Laetare Jerusalem: et conventum facite omnes qui diligitis eam
We Catholics often get a bum rap about having a rigid religion, from inside and outside the membership. If you want to project a stern religious environment, there are few stock characters as reliable as the strict nun. Also, thanks to the United States Council of Catholic Bishops, American Catholicism is often out of step with the rest of the world, including Pope Francis. Catholicism is often associated with a cultural conservatism and rigidity that undermine some of the more interesting and human aspects of the Church.
Take Laetare Sunday, a most Roman Catholic notion. Basically it is the half way point through lent and it is meant to be a time of celebration, or to use the Latin translation: Rejoice! While Sundays during Lent are not part of the 40 days of observance, the intention of Laetare is to pretty much take it to that next level. Think about that for a second. In the middle of this period of fasting, penance, reflection and alms giving, we have set aside a day to not just ease up on our practices, which Sundays are for, but to, in fact, rejoice. I don’t know about you, but rejoice has a pretty powerful connotation. It’s more than just an extra donut on Sunday. I don’t know if it goes all the way to a Carnival kind of level, but pretty close. If I were to put a song to it, or a moment it would be something akin to that release of joy when the game winning hit is struck, or more long lasting when Phish have built up an amazing jam, and then releasing it at that right moment and the entire crowd cheers. It is that euphoria of the moment, but then that joyous time after, that afterglow.
I’ll admit, mostly because of my wife giving me grief about it, I pretty much keep up with my Lenten practices on Sundays, the consequences of being a pastor’s kid I suppose. What’s funny is that I haven’t really missed my social media outlets even on Sundays. There have been a few times that I’ve had a quip or seen something I wanted to share, but the daily (in twitter’s case, constant) checking of sites has not been a missed chore. As a matter of fact, this past Laetare Sunday, when I was rejoicing in an absolutely fabulous way by playing golf, I actually missed mass.

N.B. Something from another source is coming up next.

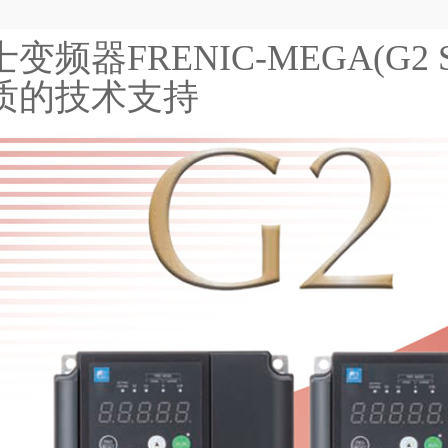
变频器FRENIC-MEGA(G2 
质的技术支持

Not just missed it because I was golfing, but missed it as an experience. With the kids in CCD, I tend to get to mass much more frequently and since the turn of the year, we’ve been going pretty regularly. It’s gotten back to routine and during Lent I’ve been particularly enjoying it. I don’t regret golfing, not by a long shot, but I wish I could have added to a joyful day by attending the celebration in church. Something to remember come next year.